▸ Extract provided:
————

# Time to use your spare oar(s)



## raymo (Aug 10, 2008)

I have seen boats entering rapids with their spare oar(s) lashed so tight to the boat, that the one handed maneuver to remove and set the spare in the oar tower would be very difficult if not impossible to accomplish. For safety reasons, and if I am able too I will mention it to them. I am usually acknowledged with mixed reactions from thank you to what are you talking about. So I thought I would bring it up here on the buzz. I use the pins/clips set up on my oars, with the spares hanging loose enough from a front and back loop that with one hand I can push the oar foward releasing it from the back loop than pulling it backwards releasing it from the front loop, than I slam it home onto the pin, with only a couple simple moves. I have never used oar locks, so I do not what technique is used with them.


----------



## [email protected] (Apr 26, 2006)

This seems important to people that are very good rafters that are running the shit in rafts. But for most people who do trips like the grand canyon and other pool drop runs, I think it is more of a concern to have the spar oar secured so if they flip it doesn't fall out. Have you ever had the problem of loosing your spare oar, it seems like you have you system down pretty good though. I like the fact that somebody else uses pin and clips everyone made fun of me for using them on the grand but I never lost an oar in the middle of a rapid.

————

▸ Excerpted data:
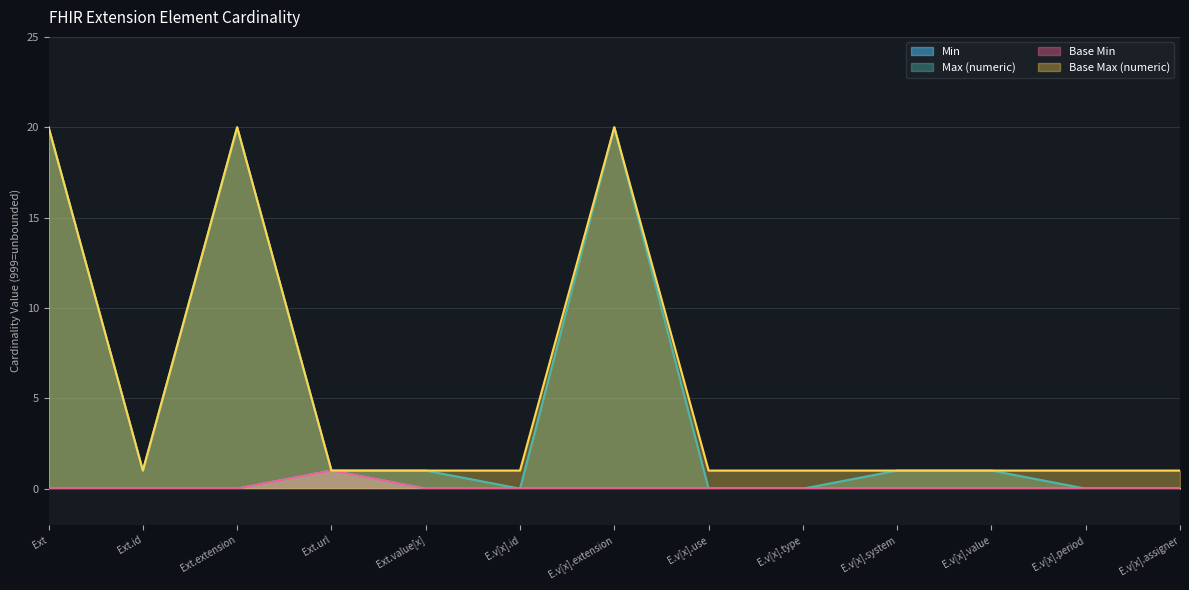

Does the chart have visible grid lines?

Yes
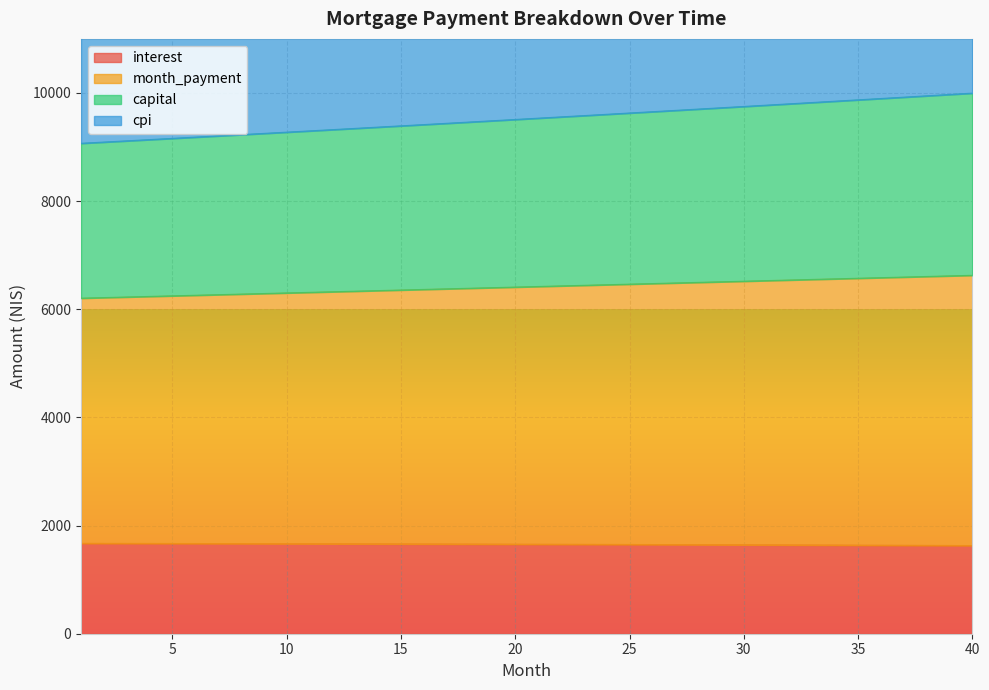

What is the difference between the interest values at 7 and 3?

2.7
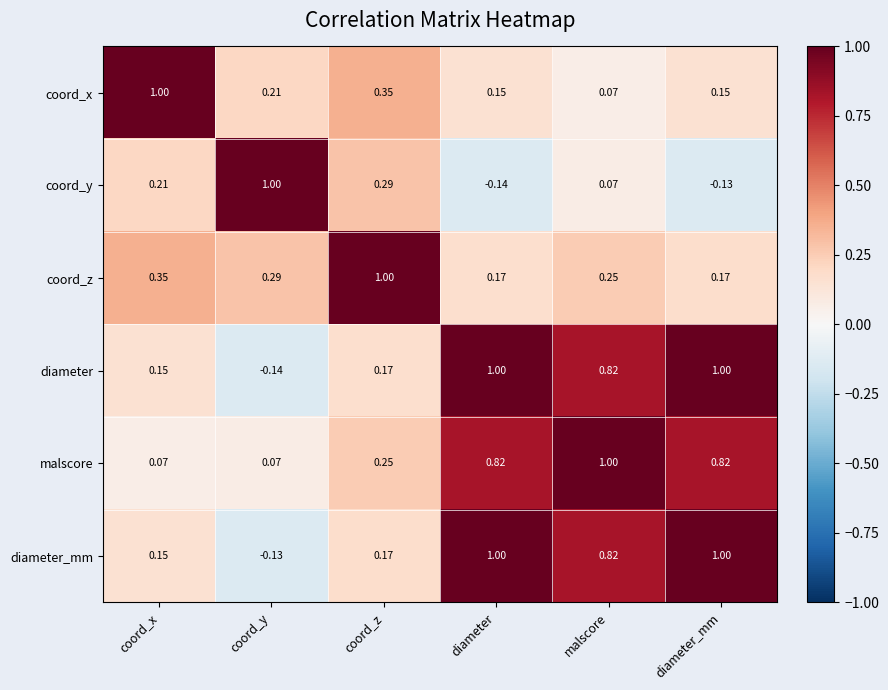

At which label is diameter_mm closest to 0?

coord_y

————

▸ Exercise directions:
Transcribe the passage of the spare-oar forum thread above, starting at "# Time to use" and ending at "used with them.".

▸ Written solution:
# Time to use your spare oar(s)



## raymo (Aug 10, 2008)

I have seen boats entering rapids with their spare oar(s) lashed so tight to the boat, that the one handed maneuver to remove and set the spare in the oar tower would be very difficult if not impossible to accomplish. For safety reasons, and if I am able too I will mention it to them. I am usually acknowledged with mixed reactions from thank you to what are you talking about. So I thought I would bring it up here on the buzz. I use the pins/clips set up on my oars, with the spares hanging loose enough from a front and back loop that with one hand I can push the oar foward releasing it from the back loop than pulling it backwards releasing it from the front loop, than I slam it home onto the pin, with only a couple simple moves. I have never used oar locks, so I do not what technique is used with them.